On February 7, 1988, the dwelling was totally destroyed by fire. On April 4, 1988, appellees executed and submitted to appellant a statement as to the Full Cost of Repair or Replacement. The full cost of replacement of the structure was $46,191.34. At the time the statement was submitted, appellees were paid the sum of $23,585.87 (representing the cost of replacement less depreciation), and afforded one hundred eighty days from the date of loss to file a supplemental claim for $11,414.13 (representing the difference between the amount paid and the policy limits). On July 8, 1988, appellant granted appellees a six-month extension to file a claim for any additional liability on a replacement cost basis. Appellees subsequently decided not to replace the dwelling.

On February 6, 1989, appellees instituted the present action in the Clermont County Court of Common Pleas for declaratory judgment and damages. Appellant filed a motion for summary judgment on August 2, 1989. On August 21, 1989, the common pleas court granted the motion — concluding that, under the policy, appellees were limited to the actual cash value of the dwelling less depreciation where the structure was not replaced.

The court of appeals reversed, holding that R.C. 3929.25 mandated coverage in the amount of the policy limits. Finding its decision to be in conflict with the decision of the Court of Appeals for Allen County in Hodde v. Hamilton Mut. Ins. Co. (Oct. 20, 1982), No. 1-82-14, unreported, 1982 WL 6890, the appellate court certified the record of the case to this court for review and final determination.

Dennis A. Becker, for appellees.

Ulmer Berne, Marvin L. Karp, Ely True and Gary D. Ostendarp, for appellant.


The present action involves the application of R.C. 3929.25 to the policy of insurance issued by appellant herein. R.C. 3929.25 provides in relevant part:

"A person, company, or association insuring any building or structure against loss or damage by fire or lightning, by renewal of a policy, shall have such building or structure examined by his or its agent, and a full description thereof made, and its insurable value fixed, by said agent. In the absence of any change increasing the risk without the consent of the insurers, and in the absence of intentional fraud on the part of the insured, in the case of total loss the whole amount mentioned in the policy or renewal, upon which the insurer received a premium, shall be paid. If, however, the policy of insurance, by its express terms, permits the policyholder to recover the full cost of repair, or replacement, of the building or structure, without deduction for depreciation or obsolescence, up to the limits of the policy in the event that the building or structure is in fact repaired or replaced, the amount of recovery for any loss under such a policy of insurance shall be as prescribed by the policy. * * *" (Emphasis added.)

This court was asked to construe the predecessor to R.C. 3929.25 (R.S. 3643 later codified as G.C. 9583) in Insurance Co. v. Leslie (1890), 47 Ohio St. 409, 24 N.E. 1072. It was determined at that time that the statute rested "upon considerations of public policy; one of its purposes being to exact of insurance companies doing business in this state reasonable diligence and care to avoid improper risks and overinsurance, by requiring their agents to make personal examination of the property, and fix its insurable value, before writing the insurance. Well-regulated companies, after such examination, would not take the risk, if not a proper one, nor write a policy for an amount greater than the actual value of the property. The more effectually to accomplish this purpose, the statute has provided that the company shall be liable on its policy unless a change subsequently occurs increasing the risk without its consent, or the assured has been guilty of intentional fraud, and that in case of total loss the company shall abide by the valuation it has placed upon the property." Id. at 416, 24 N.E. at 1074.

**Dataset excerpts**
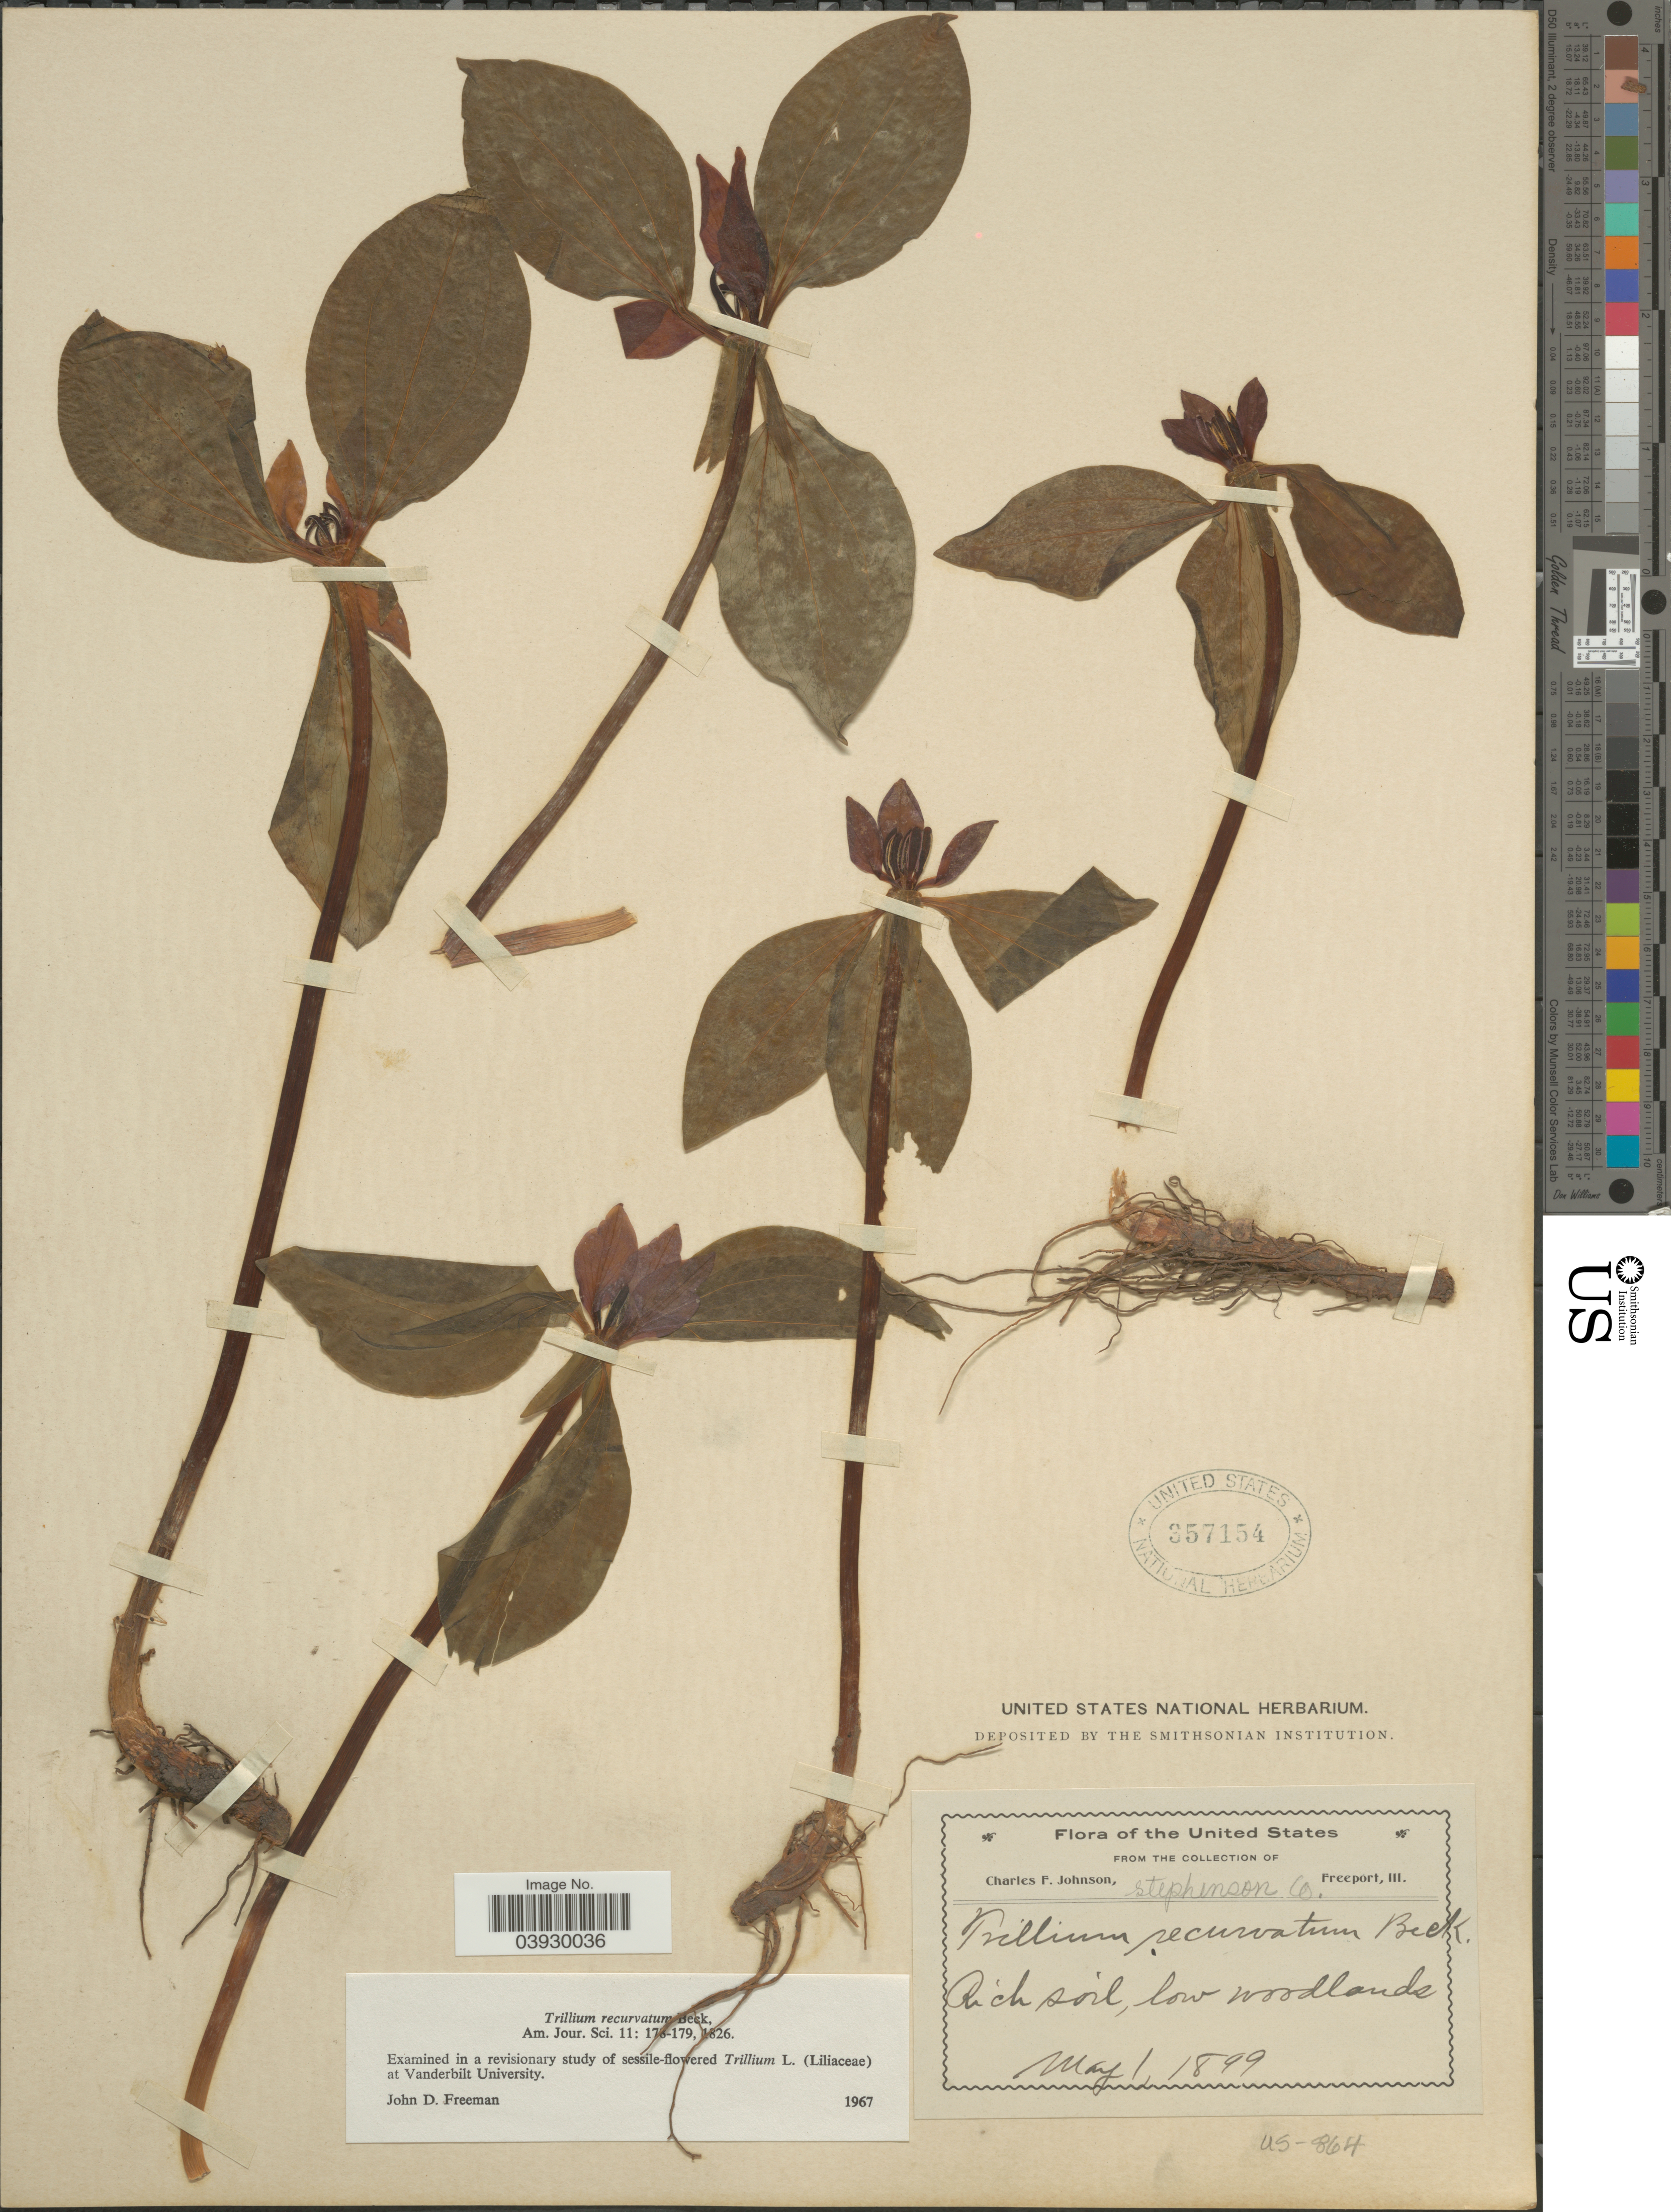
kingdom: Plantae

--

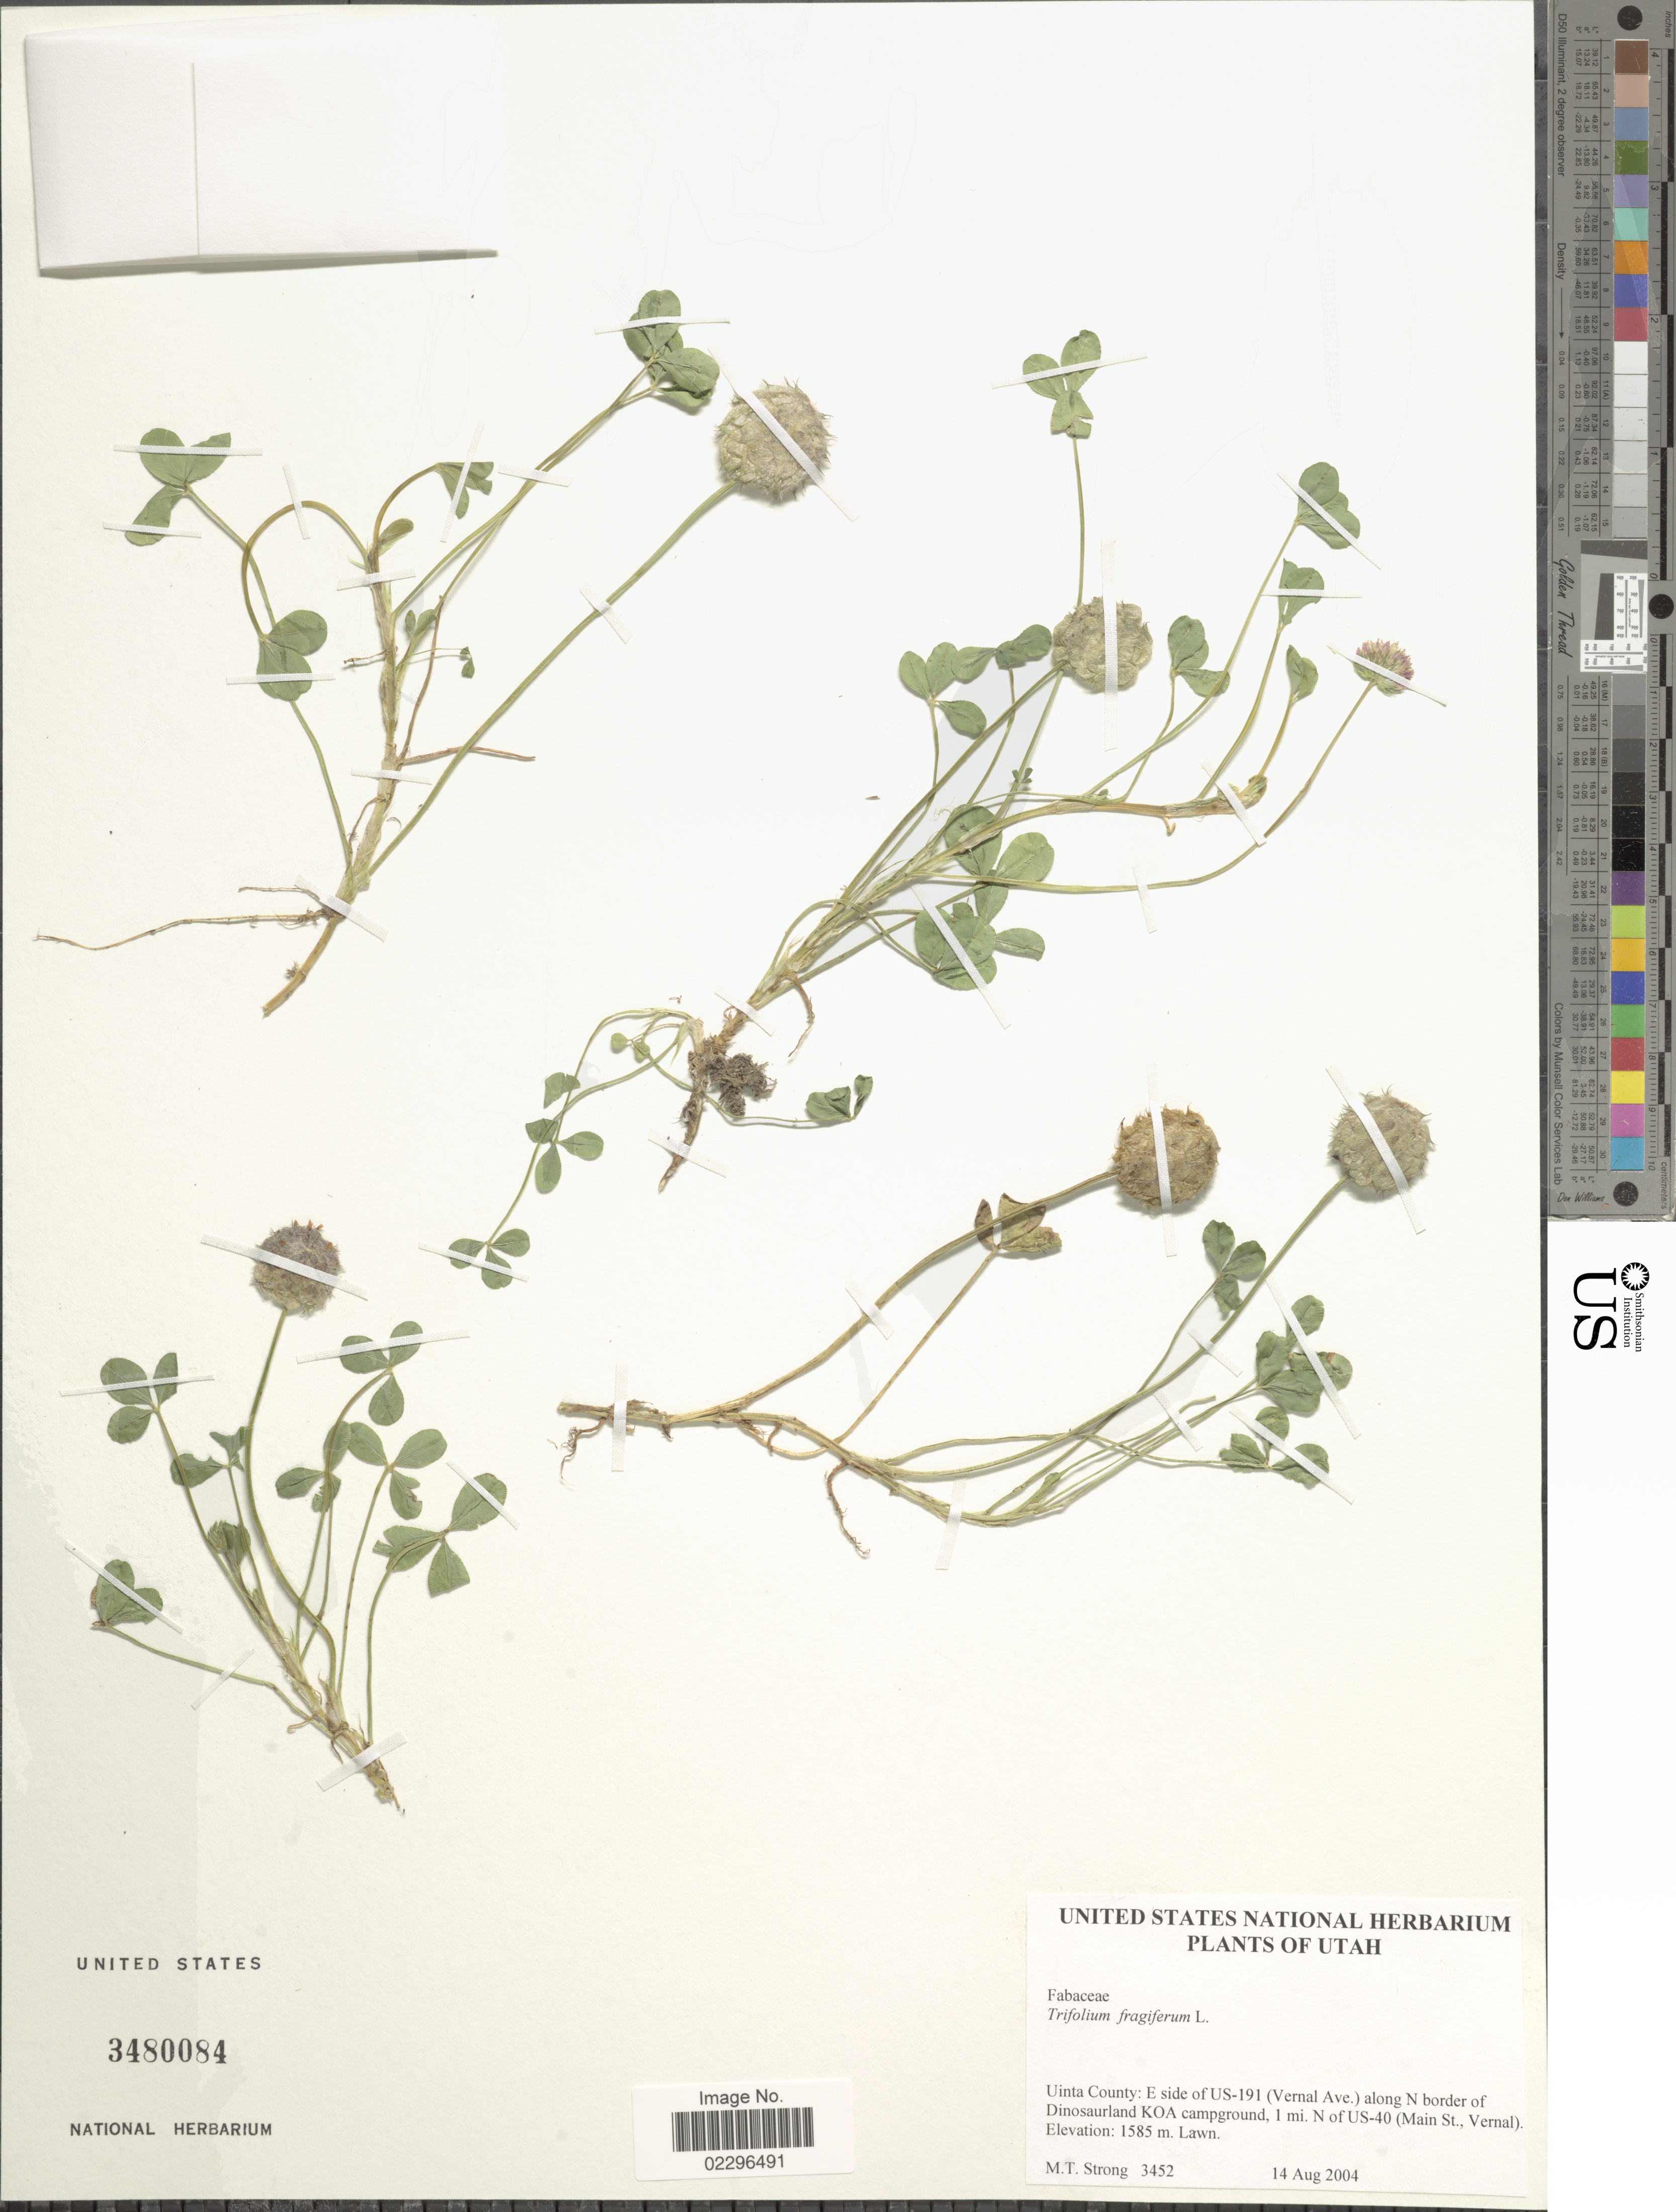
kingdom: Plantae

**Actions to take**
a) In the fire insurance opinion, what was the full cost of replacing the destroyed dwelling?
b) Continue the fire insurance opinion, starting after its last sentence.

**Written responses**
a) $46,191.34

b)
Thus, according to the decision in Leslie, where an insurance company has assigned a value to real property for the purpose of arriving at a premium amount, the company is estopped from ascribing a lesser value to the property once total destruction thereto has occurred and a claim under the policy has been submitted by the insured.

Effective July 31, 1980, R.C. 3929.25 was amended by the General Assembly to add the third sentence of the present statute. It is the contention of appellant that the 1980 amendment was designed to limit the obligation of the insurer to pay the total face value of the policy only where the insured actually replaces the property totally destroyed and the loss meets or exceeds the policy limits. However, an equally plausible explanation for the added statutory language is that it limits the liability of the insurer to the replacement cost of the structure where replacement occurs and the cost is less than the insurable value of the destroyed property as set by the policy.

Moreover, were we to adopt the interpretation of the third sentence of R.C. 3929.25 urged by appellant, we would render meaningless the second sentence thereof which plainly requires that "the whole amount mentioned in the policy or renewal, upon which the insurer received a premium, shall be paid" in the event of a total loss. We therefore conclude that, pursuant to R.C. 3929.25, where an insured party sustains a total loss to property covered under a fire insurance policy and does not replace such property, that party is entitled to payment of the full face value of the policy absent any change increasing the risk without the consent of the insurer and absent intentional fraud on the part of the insured.

Our holding in the case sub judice underscores the public policy foundations of R.C. 3929.25 as identified in Leslie, while giving full effect to the statutory language added by the General Assembly in 1980. It assures that consumers of insurance services will be made whole to the extent of their coverage either through receipt of amounts equal to the insurable value of the property for which premiums were paid or through replacement of the destroyed structure.

The alternative interpretation of R.C. 3929.25 advanced by appellant would have the anomalous effect of requiring an insured to potentially incur expenses over and above the policy limits (where such limits are exceeded by the cost of replacement) in order to realize an amount equal to the insurable value of the property set by the policy and upon which the premiums were based. This result is contrary to the plain language of the statute.

Appellant further argues that the purpose of the 1980 amendment was to prevent arson by discouraging insureds from insuring properties for an amount in excess of their replacement value. Under such circumstances, appellant maintains, an insured would be permitted to profit from an inflated value ascribed to the property by the policy. This argument is erroneous in numerous respects. As an initial matter, the second sentence of R.C. 3929.25 clearly precludes recovery of the value of the property set by the policy in the event of intentional fraud by the insured. Secondly, the argument assumes that the insurer will acquiesce in a practice which attributes to the property a value bearing no relationship to reality. Not only is the insurer under no obligation to accept an inflated value set by the insured, but, pursuant to R.C. 3929.25, the insurer is responsible for establishing the insurable value.

Finally, the argument of appellant assumes that, in all cases where an insured chooses not to rebuild, insurance fraud must be present. This contention lacks empirical support and contradicts the plain language of R.C. 3929.25. The statute clearly presumes that the issue of fraud is to be resolved on a case-by-case basis.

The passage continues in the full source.